> **Work instructions**:
Rewrite the records below as a numbered list with one entry per line and no blank lines, leaving out the pictures.
___
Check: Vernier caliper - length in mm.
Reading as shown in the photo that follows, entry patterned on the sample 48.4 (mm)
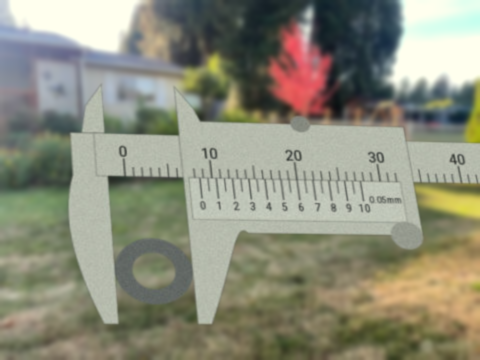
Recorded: 8.6 (mm)
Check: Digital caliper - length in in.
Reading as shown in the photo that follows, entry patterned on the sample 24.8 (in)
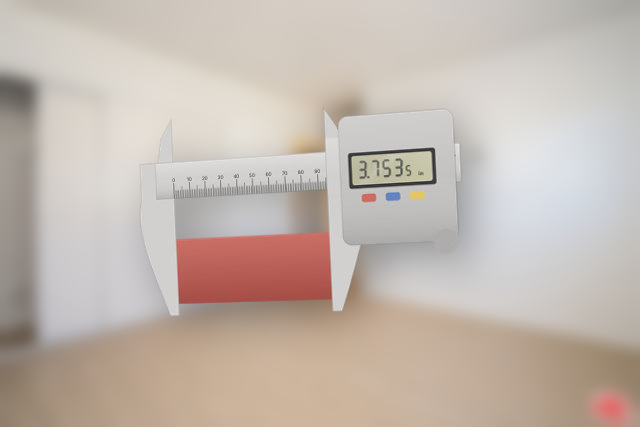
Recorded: 3.7535 (in)
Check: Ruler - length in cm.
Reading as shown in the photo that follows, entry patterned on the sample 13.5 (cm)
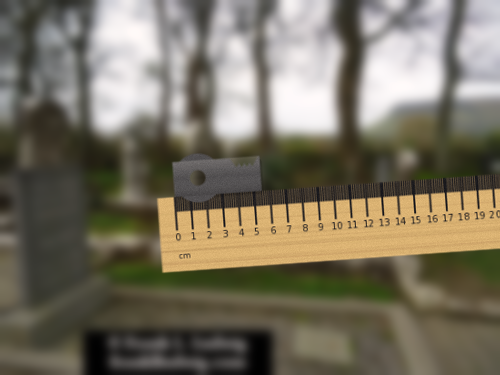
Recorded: 5.5 (cm)
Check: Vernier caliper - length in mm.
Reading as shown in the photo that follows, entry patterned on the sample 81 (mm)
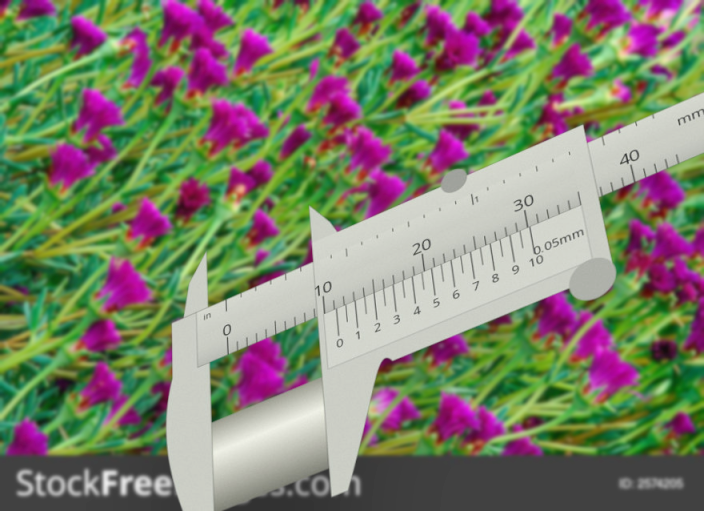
___
> **Response area**:
1. Check: Vernier caliper - length in mm.
2. Reading as shown in the photo that follows, entry patterned on the sample 48.4 (mm)
3. Recorded: 8.6 (mm)
4. Check: Digital caliper - length in in.
5. Reading as shown in the photo that follows, entry patterned on the sample 24.8 (in)
6. Recorded: 3.7535 (in)
7. Check: Ruler - length in cm.
8. Reading as shown in the photo that follows, entry patterned on the sample 13.5 (cm)
9. Recorded: 5.5 (cm)
10. Check: Vernier caliper - length in mm.
11. Reading as shown in the photo that follows, entry patterned on the sample 81 (mm)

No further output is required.